• _WHAT YOU HAVE TO DO_
Turn the rows below into a numbered list, leaving out any blank lines.
━━━
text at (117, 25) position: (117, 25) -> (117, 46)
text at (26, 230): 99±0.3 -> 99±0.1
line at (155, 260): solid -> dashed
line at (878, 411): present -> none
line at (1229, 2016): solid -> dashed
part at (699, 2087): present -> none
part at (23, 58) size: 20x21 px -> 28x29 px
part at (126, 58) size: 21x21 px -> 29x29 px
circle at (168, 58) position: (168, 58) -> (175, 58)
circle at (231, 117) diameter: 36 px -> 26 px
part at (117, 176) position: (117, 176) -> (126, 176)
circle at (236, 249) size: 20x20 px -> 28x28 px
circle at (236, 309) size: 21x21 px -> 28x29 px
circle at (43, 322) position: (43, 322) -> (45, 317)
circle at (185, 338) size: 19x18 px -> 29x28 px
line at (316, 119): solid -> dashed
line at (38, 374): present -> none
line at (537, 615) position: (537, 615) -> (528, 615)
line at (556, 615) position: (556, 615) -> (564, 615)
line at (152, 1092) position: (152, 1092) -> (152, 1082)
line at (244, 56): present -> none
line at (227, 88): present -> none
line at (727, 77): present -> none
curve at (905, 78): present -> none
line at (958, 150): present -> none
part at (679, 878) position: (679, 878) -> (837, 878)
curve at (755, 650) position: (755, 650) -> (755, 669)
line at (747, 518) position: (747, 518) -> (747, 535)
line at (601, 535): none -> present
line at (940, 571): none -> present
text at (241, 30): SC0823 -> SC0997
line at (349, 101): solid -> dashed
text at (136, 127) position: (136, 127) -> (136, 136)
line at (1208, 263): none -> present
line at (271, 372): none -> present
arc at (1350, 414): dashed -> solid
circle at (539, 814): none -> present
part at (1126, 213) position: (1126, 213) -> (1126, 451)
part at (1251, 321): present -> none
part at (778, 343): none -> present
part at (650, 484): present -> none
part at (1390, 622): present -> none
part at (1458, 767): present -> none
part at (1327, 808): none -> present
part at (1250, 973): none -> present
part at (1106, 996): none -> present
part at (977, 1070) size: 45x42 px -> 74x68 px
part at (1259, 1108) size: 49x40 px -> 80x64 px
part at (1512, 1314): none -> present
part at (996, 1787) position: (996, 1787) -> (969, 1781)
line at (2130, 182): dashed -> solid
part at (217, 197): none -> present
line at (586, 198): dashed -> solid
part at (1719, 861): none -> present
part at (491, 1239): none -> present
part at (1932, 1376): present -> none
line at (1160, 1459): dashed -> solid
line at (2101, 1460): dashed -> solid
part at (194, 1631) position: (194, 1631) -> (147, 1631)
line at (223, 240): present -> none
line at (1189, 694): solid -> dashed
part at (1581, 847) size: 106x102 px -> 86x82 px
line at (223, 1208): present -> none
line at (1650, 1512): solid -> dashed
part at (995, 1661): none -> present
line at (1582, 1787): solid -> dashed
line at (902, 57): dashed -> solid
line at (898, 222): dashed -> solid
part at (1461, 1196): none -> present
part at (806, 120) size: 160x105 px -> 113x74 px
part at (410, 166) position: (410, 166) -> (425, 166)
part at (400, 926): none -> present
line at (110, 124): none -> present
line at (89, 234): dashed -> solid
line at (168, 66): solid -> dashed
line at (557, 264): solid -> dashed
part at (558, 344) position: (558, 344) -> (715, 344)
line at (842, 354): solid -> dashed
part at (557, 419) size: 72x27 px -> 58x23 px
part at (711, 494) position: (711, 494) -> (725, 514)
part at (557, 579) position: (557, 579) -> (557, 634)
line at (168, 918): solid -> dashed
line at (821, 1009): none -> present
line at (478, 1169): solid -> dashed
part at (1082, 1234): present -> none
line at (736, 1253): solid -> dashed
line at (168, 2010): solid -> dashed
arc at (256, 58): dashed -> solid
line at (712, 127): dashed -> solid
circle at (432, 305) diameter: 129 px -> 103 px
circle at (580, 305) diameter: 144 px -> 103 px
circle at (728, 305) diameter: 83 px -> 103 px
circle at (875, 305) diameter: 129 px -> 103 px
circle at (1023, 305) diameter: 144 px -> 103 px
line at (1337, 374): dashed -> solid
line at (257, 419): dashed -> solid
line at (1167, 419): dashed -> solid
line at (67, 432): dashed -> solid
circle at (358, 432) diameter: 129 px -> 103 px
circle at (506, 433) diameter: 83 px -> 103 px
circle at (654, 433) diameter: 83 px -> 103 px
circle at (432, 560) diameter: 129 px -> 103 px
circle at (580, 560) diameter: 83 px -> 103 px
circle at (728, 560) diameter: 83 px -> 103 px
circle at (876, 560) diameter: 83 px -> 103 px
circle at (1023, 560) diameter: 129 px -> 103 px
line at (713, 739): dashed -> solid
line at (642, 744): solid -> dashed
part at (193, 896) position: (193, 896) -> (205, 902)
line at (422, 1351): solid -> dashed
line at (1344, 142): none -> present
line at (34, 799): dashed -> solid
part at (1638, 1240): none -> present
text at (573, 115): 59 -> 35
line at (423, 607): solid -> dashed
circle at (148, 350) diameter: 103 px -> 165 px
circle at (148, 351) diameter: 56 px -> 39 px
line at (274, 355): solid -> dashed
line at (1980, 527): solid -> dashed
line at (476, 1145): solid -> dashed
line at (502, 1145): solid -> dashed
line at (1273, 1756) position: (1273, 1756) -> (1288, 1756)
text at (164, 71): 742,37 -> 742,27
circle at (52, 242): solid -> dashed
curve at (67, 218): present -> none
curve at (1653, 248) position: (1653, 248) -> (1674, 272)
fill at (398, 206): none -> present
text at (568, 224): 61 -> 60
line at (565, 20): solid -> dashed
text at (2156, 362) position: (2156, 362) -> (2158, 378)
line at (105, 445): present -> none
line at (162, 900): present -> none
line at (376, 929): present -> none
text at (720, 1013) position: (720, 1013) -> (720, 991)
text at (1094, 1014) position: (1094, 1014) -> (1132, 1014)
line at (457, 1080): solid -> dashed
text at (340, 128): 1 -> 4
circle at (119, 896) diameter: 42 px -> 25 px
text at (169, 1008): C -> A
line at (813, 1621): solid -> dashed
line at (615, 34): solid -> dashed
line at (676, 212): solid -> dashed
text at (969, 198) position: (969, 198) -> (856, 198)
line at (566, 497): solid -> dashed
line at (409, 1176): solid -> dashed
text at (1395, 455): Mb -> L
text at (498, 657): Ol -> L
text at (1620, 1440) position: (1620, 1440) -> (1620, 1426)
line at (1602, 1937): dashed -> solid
━━━
• _ANSWER TO THIS PROBLEM_
1. text at (117, 25) position: (117, 25) -> (117, 46)
2. text at (26, 230): 99±0.3 -> 99±0.1
3. line at (155, 260): solid -> dashed
4. line at (878, 411): present -> none
5. line at (1229, 2016): solid -> dashed
6. part at (699, 2087): present -> none
7. part at (23, 58) size: 20x21 px -> 28x29 px
8. part at (126, 58) size: 21x21 px -> 29x29 px
9. circle at (168, 58) position: (168, 58) -> (175, 58)
10. circle at (231, 117) diameter: 36 px -> 26 px
11. part at (117, 176) position: (117, 176) -> (126, 176)
12. circle at (236, 249) size: 20x20 px -> 28x28 px
13. circle at (236, 309) size: 21x21 px -> 28x29 px
14. circle at (43, 322) position: (43, 322) -> (45, 317)
15. circle at (185, 338) size: 19x18 px -> 29x28 px
16. line at (316, 119): solid -> dashed
17. line at (38, 374): present -> none
18. line at (537, 615) position: (537, 615) -> (528, 615)
19. line at (556, 615) position: (556, 615) -> (564, 615)
20. line at (152, 1092) position: (152, 1092) -> (152, 1082)
21. line at (244, 56): present -> none
22. line at (227, 88): present -> none
23. line at (727, 77): present -> none
24. curve at (905, 78): present -> none
25. line at (958, 150): present -> none
26. part at (679, 878) position: (679, 878) -> (837, 878)
27. curve at (755, 650) position: (755, 650) -> (755, 669)
28. line at (747, 518) position: (747, 518) -> (747, 535)
29. line at (601, 535): none -> present
30. line at (940, 571): none -> present
31. text at (241, 30): SC0823 -> SC0997
32. line at (349, 101): solid -> dashed
33. text at (136, 127) position: (136, 127) -> (136, 136)
34. line at (1208, 263): none -> present
35. line at (271, 372): none -> present
36. arc at (1350, 414): dashed -> solid
37. circle at (539, 814): none -> present
38. part at (1126, 213) position: (1126, 213) -> (1126, 451)
39. part at (1251, 321): present -> none
40. part at (778, 343): none -> present
41. part at (650, 484): present -> none
42. part at (1390, 622): present -> none
43. part at (1458, 767): present -> none
44. part at (1327, 808): none -> present
45. part at (1250, 973): none -> present
46. part at (1106, 996): none -> present
47. part at (977, 1070) size: 45x42 px -> 74x68 px
48. part at (1259, 1108) size: 49x40 px -> 80x64 px
49. part at (1512, 1314): none -> present
50. part at (996, 1787) position: (996, 1787) -> (969, 1781)
51. line at (2130, 182): dashed -> solid
52. part at (217, 197): none -> present
53. line at (586, 198): dashed -> solid
54. part at (1719, 861): none -> present
55. part at (491, 1239): none -> present
56. part at (1932, 1376): present -> none
57. line at (1160, 1459): dashed -> solid
58. line at (2101, 1460): dashed -> solid
59. part at (194, 1631) position: (194, 1631) -> (147, 1631)
60. line at (223, 240): present -> none
61. line at (1189, 694): solid -> dashed
62. part at (1581, 847) size: 106x102 px -> 86x82 px
63. line at (223, 1208): present -> none
64. line at (1650, 1512): solid -> dashed
65. part at (995, 1661): none -> present
66. line at (1582, 1787): solid -> dashed
67. line at (902, 57): dashed -> solid
68. line at (898, 222): dashed -> solid
69. part at (1461, 1196): none -> present
70. part at (806, 120) size: 160x105 px -> 113x74 px
71. part at (410, 166) position: (410, 166) -> (425, 166)
72. part at (400, 926): none -> present
73. line at (110, 124): none -> present
74. line at (89, 234): dashed -> solid
75. line at (168, 66): solid -> dashed
76. line at (557, 264): solid -> dashed
77. part at (558, 344) position: (558, 344) -> (715, 344)
78. line at (842, 354): solid -> dashed
79. part at (557, 419) size: 72x27 px -> 58x23 px
80. part at (711, 494) position: (711, 494) -> (725, 514)
81. part at (557, 579) position: (557, 579) -> (557, 634)
82. line at (168, 918): solid -> dashed
83. line at (821, 1009): none -> present
84. line at (478, 1169): solid -> dashed
85. part at (1082, 1234): present -> none
86. line at (736, 1253): solid -> dashed
87. line at (168, 2010): solid -> dashed
88. arc at (256, 58): dashed -> solid
89. line at (712, 127): dashed -> solid
90. circle at (432, 305) diameter: 129 px -> 103 px
91. circle at (580, 305) diameter: 144 px -> 103 px
92. circle at (728, 305) diameter: 83 px -> 103 px
93. circle at (875, 305) diameter: 129 px -> 103 px
94. circle at (1023, 305) diameter: 144 px -> 103 px
95. line at (1337, 374): dashed -> solid
96. line at (257, 419): dashed -> solid
97. line at (1167, 419): dashed -> solid
98. line at (67, 432): dashed -> solid
99. circle at (358, 432) diameter: 129 px -> 103 px
100. circle at (506, 433) diameter: 83 px -> 103 px
101. circle at (654, 433) diameter: 83 px -> 103 px
102. circle at (432, 560) diameter: 129 px -> 103 px
103. circle at (580, 560) diameter: 83 px -> 103 px
104. circle at (728, 560) diameter: 83 px -> 103 px
105. circle at (876, 560) diameter: 83 px -> 103 px
106. circle at (1023, 560) diameter: 129 px -> 103 px
107. line at (713, 739): dashed -> solid
108. line at (642, 744): solid -> dashed
109. part at (193, 896) position: (193, 896) -> (205, 902)
110. line at (422, 1351): solid -> dashed
111. line at (1344, 142): none -> present
112. line at (34, 799): dashed -> solid
113. part at (1638, 1240): none -> present
114. text at (573, 115): 59 -> 35
115. line at (423, 607): solid -> dashed
116. circle at (148, 350) diameter: 103 px -> 165 px
117. circle at (148, 351) diameter: 56 px -> 39 px
118. line at (274, 355): solid -> dashed
119. line at (1980, 527): solid -> dashed
120. line at (476, 1145): solid -> dashed
121. line at (502, 1145): solid -> dashed
122. line at (1273, 1756) position: (1273, 1756) -> (1288, 1756)
123. text at (164, 71): 742,37 -> 742,27
124. circle at (52, 242): solid -> dashed
125. curve at (67, 218): present -> none
126. curve at (1653, 248) position: (1653, 248) -> (1674, 272)
127. fill at (398, 206): none -> present
128. text at (568, 224): 61 -> 60
129. line at (565, 20): solid -> dashed
130. text at (2156, 362) position: (2156, 362) -> (2158, 378)
131. line at (105, 445): present -> none
132. line at (162, 900): present -> none
133. line at (376, 929): present -> none
134. text at (720, 1013) position: (720, 1013) -> (720, 991)
135. text at (1094, 1014) position: (1094, 1014) -> (1132, 1014)
136. line at (457, 1080): solid -> dashed
137. text at (340, 128): 1 -> 4
138. circle at (119, 896) diameter: 42 px -> 25 px
139. text at (169, 1008): C -> A
140. line at (813, 1621): solid -> dashed
141. line at (615, 34): solid -> dashed
142. line at (676, 212): solid -> dashed
143. text at (969, 198) position: (969, 198) -> (856, 198)
144. line at (566, 497): solid -> dashed
145. line at (409, 1176): solid -> dashed
146. text at (1395, 455): Mb -> L
147. text at (498, 657): Ol -> L
148. text at (1620, 1440) position: (1620, 1440) -> (1620, 1426)
149. line at (1602, 1937): dashed -> solid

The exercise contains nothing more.